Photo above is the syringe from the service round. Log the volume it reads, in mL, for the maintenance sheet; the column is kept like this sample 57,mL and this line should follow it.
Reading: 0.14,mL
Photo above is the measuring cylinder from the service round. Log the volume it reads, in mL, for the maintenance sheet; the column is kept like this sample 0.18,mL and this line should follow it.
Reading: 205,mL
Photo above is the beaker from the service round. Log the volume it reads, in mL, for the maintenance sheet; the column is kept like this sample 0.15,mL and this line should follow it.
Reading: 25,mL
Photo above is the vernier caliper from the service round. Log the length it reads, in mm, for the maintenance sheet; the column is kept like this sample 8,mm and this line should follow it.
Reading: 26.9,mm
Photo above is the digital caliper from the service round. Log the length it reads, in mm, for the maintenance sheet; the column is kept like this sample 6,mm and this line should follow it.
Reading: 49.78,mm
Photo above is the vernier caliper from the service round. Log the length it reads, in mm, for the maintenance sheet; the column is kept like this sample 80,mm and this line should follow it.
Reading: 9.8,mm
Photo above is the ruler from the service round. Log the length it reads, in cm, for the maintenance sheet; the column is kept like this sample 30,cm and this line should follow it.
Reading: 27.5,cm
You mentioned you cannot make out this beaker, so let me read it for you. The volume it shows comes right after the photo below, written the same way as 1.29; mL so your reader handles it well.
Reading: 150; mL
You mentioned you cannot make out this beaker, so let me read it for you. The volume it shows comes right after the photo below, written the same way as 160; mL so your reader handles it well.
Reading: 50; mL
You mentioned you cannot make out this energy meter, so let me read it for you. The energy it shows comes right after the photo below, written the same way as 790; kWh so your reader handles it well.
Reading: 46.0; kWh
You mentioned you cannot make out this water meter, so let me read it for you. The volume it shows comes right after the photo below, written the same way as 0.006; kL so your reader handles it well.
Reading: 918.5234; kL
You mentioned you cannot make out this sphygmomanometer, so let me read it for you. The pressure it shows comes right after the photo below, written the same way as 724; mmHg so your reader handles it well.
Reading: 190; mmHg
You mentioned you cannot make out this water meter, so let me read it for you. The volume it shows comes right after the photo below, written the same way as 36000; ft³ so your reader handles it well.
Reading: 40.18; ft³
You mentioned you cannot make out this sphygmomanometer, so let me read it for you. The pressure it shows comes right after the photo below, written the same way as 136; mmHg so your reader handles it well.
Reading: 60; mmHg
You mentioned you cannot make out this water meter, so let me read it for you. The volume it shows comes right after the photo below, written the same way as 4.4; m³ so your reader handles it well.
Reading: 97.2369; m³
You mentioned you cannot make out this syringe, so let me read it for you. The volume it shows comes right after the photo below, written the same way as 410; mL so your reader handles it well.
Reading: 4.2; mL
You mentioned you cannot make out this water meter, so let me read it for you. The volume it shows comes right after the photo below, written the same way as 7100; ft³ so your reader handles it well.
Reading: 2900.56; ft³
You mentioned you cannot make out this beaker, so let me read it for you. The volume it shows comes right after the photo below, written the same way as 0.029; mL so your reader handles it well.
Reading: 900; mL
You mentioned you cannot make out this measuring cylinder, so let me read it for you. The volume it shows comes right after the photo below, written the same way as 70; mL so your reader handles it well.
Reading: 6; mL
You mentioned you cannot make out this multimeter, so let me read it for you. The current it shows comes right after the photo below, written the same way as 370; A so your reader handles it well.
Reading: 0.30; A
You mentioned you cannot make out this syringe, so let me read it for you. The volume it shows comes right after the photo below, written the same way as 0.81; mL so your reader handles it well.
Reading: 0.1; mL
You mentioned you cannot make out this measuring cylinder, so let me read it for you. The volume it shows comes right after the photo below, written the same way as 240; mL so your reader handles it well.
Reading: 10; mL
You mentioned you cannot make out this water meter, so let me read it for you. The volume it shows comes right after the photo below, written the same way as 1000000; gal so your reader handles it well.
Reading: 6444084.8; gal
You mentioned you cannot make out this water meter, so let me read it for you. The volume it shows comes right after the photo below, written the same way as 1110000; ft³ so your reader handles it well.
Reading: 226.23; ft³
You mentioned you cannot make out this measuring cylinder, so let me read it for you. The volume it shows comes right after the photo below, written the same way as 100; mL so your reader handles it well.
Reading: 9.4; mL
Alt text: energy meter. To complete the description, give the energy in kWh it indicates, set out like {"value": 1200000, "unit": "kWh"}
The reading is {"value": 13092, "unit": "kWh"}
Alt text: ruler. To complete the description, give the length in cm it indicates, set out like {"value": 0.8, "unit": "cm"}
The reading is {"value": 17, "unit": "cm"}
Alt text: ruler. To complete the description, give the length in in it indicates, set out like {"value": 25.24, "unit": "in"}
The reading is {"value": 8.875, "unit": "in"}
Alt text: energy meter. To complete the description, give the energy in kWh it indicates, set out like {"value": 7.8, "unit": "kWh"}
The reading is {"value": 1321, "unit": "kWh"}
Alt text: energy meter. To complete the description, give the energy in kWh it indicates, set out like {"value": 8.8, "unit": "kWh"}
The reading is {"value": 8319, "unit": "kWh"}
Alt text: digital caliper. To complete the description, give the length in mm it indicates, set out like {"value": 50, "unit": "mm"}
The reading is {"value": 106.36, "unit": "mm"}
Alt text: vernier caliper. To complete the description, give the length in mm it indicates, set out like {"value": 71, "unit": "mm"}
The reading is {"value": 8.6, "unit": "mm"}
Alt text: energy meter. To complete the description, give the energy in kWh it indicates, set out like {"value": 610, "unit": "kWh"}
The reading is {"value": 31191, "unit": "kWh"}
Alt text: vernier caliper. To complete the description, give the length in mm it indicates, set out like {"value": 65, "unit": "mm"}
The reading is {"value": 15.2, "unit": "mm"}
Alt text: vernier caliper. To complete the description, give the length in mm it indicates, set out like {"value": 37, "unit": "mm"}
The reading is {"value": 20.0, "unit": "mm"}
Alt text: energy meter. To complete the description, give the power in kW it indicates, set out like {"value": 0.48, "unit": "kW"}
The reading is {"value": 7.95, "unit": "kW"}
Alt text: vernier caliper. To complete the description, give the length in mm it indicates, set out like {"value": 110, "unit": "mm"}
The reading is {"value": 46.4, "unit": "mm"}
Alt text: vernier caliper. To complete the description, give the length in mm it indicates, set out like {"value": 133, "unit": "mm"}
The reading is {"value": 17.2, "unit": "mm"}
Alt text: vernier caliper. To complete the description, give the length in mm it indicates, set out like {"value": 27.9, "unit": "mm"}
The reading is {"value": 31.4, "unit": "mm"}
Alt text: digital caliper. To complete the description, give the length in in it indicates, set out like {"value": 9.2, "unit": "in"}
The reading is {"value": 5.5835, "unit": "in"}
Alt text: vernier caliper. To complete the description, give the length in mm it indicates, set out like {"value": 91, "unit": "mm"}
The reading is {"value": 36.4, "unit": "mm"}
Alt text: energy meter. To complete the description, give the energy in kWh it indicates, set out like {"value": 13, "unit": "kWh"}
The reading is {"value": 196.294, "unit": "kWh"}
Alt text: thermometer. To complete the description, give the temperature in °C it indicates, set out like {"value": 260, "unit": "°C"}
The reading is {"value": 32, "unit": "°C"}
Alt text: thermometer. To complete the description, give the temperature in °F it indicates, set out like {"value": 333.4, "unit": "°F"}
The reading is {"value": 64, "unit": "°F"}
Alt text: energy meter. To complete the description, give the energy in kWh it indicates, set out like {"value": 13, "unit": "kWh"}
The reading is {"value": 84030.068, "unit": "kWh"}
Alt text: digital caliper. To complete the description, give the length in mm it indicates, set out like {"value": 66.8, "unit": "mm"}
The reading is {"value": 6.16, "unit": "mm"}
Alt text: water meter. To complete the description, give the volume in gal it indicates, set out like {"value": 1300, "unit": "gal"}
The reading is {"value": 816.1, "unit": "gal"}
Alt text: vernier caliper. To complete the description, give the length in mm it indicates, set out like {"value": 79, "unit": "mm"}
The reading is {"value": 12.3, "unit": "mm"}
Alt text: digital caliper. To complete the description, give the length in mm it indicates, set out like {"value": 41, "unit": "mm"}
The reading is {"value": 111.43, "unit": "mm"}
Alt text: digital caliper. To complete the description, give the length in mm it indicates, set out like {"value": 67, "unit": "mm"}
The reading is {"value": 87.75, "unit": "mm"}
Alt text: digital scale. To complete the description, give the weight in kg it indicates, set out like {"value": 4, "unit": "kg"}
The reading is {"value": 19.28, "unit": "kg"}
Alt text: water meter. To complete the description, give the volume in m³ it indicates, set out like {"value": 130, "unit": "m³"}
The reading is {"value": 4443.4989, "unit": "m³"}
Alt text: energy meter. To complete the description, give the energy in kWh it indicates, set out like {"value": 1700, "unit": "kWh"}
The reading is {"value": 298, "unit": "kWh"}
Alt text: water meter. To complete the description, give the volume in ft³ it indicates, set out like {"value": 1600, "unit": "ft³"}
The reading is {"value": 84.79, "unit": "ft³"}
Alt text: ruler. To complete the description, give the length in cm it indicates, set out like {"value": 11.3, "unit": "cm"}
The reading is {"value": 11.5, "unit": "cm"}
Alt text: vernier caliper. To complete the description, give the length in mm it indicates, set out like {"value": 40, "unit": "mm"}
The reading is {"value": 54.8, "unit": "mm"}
════════
_Your task_. How many lines in the entries above contain the word "reads"? Reply with the number alone.

_Result of this exercise_. 7